Bright minds will be put to the test on Friday as university students gather in London, Ont., for the sixth edition of Hack Western.
The event centres around a hackathon taking place at Western University that will task participants with bringing a unique project idea to life in only 36 hours. Those participating are allowed to form teams of up to four members.
A hackathon can be described as a mix of hacking and a marathon, but organizer Fawaz Kadem told Global News the term “hacking” is not used in the traditional sense.
“Students can come and practise those skills, and they can also learn from mentors, attend workshops and talk to sponsors.”

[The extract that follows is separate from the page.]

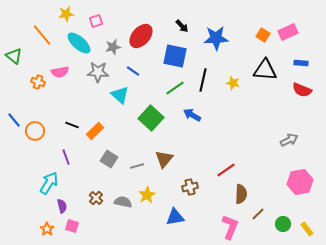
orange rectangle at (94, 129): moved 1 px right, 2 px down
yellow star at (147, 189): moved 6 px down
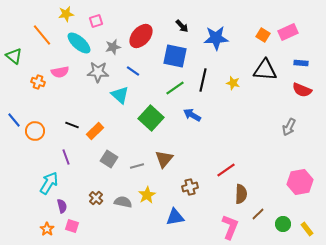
gray arrow at (289, 140): moved 13 px up; rotated 144 degrees clockwise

With 23 organizations backing the event, participants will have access to an abundance of sponsors, including the City of London, Canada Revenue Agency and Toshiba.
Sponsors will also lead workshops and activities throughout the event’s 36-hour timeline.

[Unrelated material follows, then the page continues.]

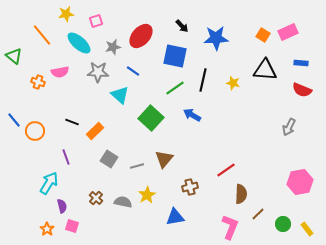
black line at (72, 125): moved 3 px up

Kadem said Hack Western typically sees participants create software. This year’s theme is Build Your Moonshot, which aims to see students tackle ambitious ideas to solve real-world problems while pushing their technical skills.
“When it comes to what people actually build, it truly is completely up to them,” Kadem said.
“We’ve had a wide range of projects being done, everything from AI to hardware projects.”
While the 36-hour event presents teams with a time crunch as they work to bring projects to life, Kadem said participants are encouraged to stay well rested and will be provided rest areas, snacks and meals.
“Some people do choose to stay up and work on their projects… most of the participants will be there for the entire 36 hours.”
On top of the learning experience of working on projects and collaborating with peers, Kadem said there will be a number of prizes for the “best hack,” along with other prizes from the event’s sponsors.
Organizers are not revealing details on the prizes until later in the hackathon, but Kadem mentioned that last year’s winners were awarded Nintendo Switches for each team member.
As for those looking to take part next year, Kadem said his biggest piece of advice is to go in with an open mind.